Voxelotor Treatment Interferes With Quantitative and Qualitative Hemoglobin Variant Analysis in Multiple Sickle Cell Disease Genotypes.

OBJECTIVES

Voxelotor was recently approved for use in the United States as a treatment for sickle cell disease (SCD) and has been shown to interfere with the quantitation of hemoglobin (Hb) S percentage. This study aimed to determine the effect of voxelotor on the quantitation of hemoglobin variant levels in patients with multiple SCD genotypes.

METHODS

In vitro experiments were performed to assess the impact of voxelotor treatment on hemoglobin variant testing. Whole blood samples were incubated with voxelotor and then analyzed by routinely used quantitative and qualitative clinical laboratory methods (high-performance liquid chromatography [HPLC], capillary zone electrophoresis [CZE], and acid and alkaline electrophoresis).

• **Try it**
Can you copy the voxelotor abstract word for word, from "In vitro experiments" to "and alkaline electrophoresis)."?

• **Data listing**
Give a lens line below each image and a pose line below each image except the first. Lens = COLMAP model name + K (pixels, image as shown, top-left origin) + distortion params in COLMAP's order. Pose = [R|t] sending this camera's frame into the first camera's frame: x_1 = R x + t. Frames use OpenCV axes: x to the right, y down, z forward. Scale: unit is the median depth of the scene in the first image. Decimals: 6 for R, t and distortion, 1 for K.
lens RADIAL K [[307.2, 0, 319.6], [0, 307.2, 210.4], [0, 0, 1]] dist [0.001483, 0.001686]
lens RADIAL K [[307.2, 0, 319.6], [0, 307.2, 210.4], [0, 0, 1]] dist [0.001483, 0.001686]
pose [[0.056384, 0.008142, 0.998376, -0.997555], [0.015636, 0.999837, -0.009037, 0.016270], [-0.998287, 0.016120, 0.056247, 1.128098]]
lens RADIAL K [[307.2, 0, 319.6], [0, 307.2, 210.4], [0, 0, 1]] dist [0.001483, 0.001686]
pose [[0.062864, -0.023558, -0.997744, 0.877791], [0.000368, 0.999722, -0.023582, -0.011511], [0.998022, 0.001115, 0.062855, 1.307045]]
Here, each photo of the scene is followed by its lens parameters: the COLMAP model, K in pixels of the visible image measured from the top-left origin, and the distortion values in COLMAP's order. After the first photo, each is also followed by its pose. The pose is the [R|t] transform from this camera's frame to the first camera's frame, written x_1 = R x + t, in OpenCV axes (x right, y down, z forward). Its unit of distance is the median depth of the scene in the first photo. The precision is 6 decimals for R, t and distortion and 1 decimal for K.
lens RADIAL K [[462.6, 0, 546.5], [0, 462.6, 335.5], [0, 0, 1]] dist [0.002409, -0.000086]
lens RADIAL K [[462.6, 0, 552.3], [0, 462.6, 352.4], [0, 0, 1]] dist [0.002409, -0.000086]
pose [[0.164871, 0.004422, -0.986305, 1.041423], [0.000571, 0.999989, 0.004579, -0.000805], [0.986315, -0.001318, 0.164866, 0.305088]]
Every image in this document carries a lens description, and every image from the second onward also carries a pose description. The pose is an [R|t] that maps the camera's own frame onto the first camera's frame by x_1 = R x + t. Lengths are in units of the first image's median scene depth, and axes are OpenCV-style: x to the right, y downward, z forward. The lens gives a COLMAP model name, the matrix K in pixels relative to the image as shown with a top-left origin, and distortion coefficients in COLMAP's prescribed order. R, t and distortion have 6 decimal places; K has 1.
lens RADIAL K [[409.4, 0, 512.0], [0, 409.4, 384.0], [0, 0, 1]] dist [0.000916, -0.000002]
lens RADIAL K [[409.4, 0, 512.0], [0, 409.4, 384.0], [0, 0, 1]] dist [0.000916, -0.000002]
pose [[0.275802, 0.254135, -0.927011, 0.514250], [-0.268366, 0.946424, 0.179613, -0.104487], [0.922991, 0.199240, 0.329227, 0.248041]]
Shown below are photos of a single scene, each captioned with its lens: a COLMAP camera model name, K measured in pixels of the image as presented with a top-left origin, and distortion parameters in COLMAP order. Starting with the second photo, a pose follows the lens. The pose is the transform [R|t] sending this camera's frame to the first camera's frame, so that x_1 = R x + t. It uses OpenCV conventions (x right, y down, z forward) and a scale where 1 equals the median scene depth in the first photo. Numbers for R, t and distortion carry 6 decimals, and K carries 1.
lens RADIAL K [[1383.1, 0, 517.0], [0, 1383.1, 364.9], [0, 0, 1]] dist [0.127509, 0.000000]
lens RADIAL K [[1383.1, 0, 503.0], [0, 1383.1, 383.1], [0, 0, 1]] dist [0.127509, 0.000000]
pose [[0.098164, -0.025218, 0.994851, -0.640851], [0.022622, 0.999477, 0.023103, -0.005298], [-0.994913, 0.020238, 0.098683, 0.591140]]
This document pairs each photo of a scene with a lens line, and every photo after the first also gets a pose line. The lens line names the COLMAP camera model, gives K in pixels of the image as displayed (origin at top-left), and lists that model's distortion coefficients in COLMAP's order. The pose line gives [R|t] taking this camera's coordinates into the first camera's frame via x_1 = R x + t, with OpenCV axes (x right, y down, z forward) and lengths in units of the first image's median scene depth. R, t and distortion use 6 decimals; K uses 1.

• **Result of this task**
In vitro experiments were performed to assess the impact of voxelotor treatment on hemoglobin variant testing. Whole blood samples were incubated with voxelotor and then analyzed by routinely used quantitative and qualitative clinical laboratory methods (high-performance liquid chromatography [HPLC], capillary zone electrophoresis [CZE], and acid and alkaline electrophoresis).